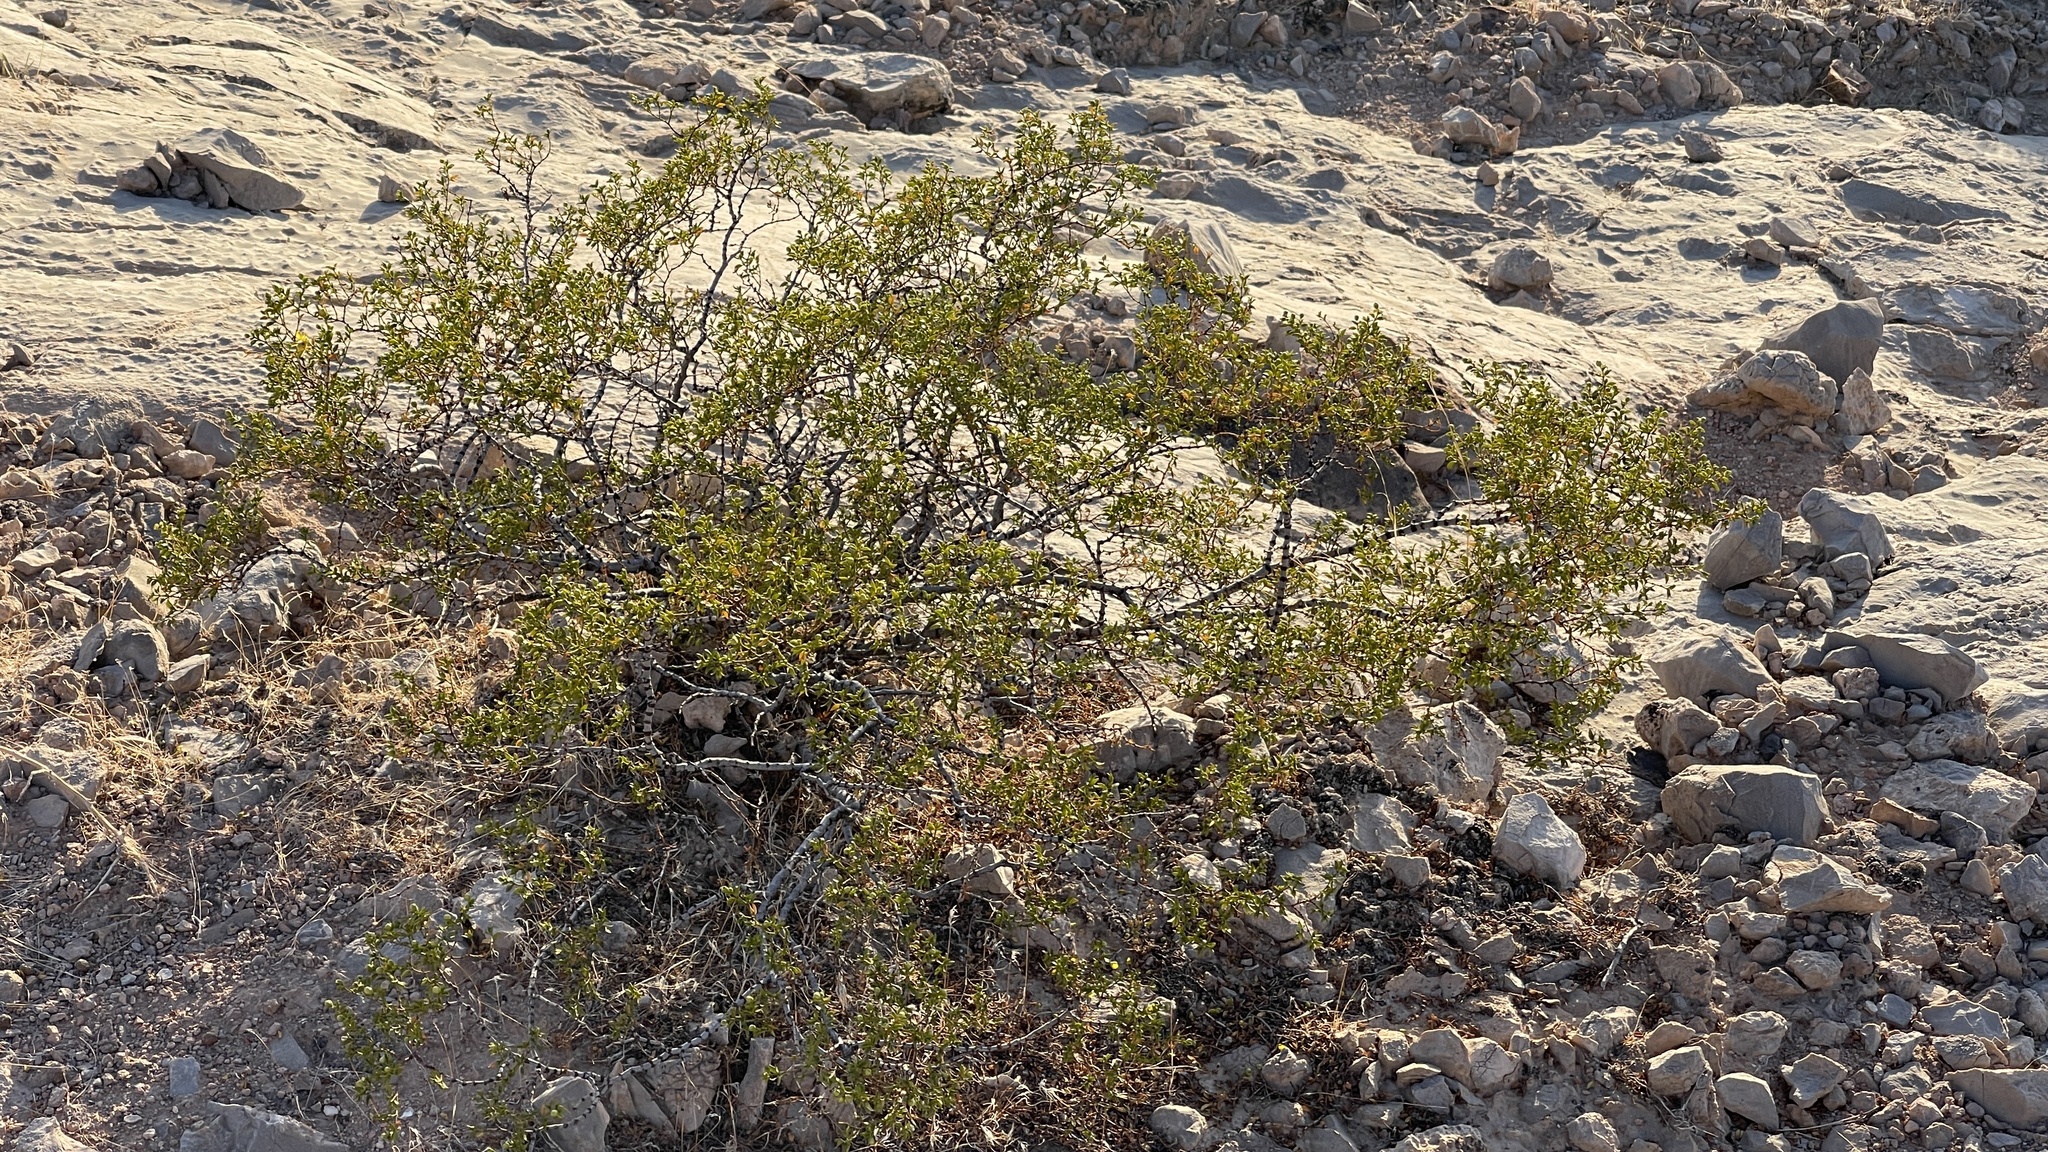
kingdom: Plantae
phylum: Tracheophyta
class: Magnoliopsida
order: Zygophyllales
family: Zygophyllaceae
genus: Larrea
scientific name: Larrea tridentata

**EXERCISE DESCRIPTION:** Reproduce every line of text in the records above without changing a word, and leave the pictures out.

**FINISHED TASK:**
kingdom: Plantae
phylum: Tracheophyta
class: Magnoliopsida
order: Zygophyllales
family: Zygophyllaceae
genus: Larrea
scientific name: Larrea tridentata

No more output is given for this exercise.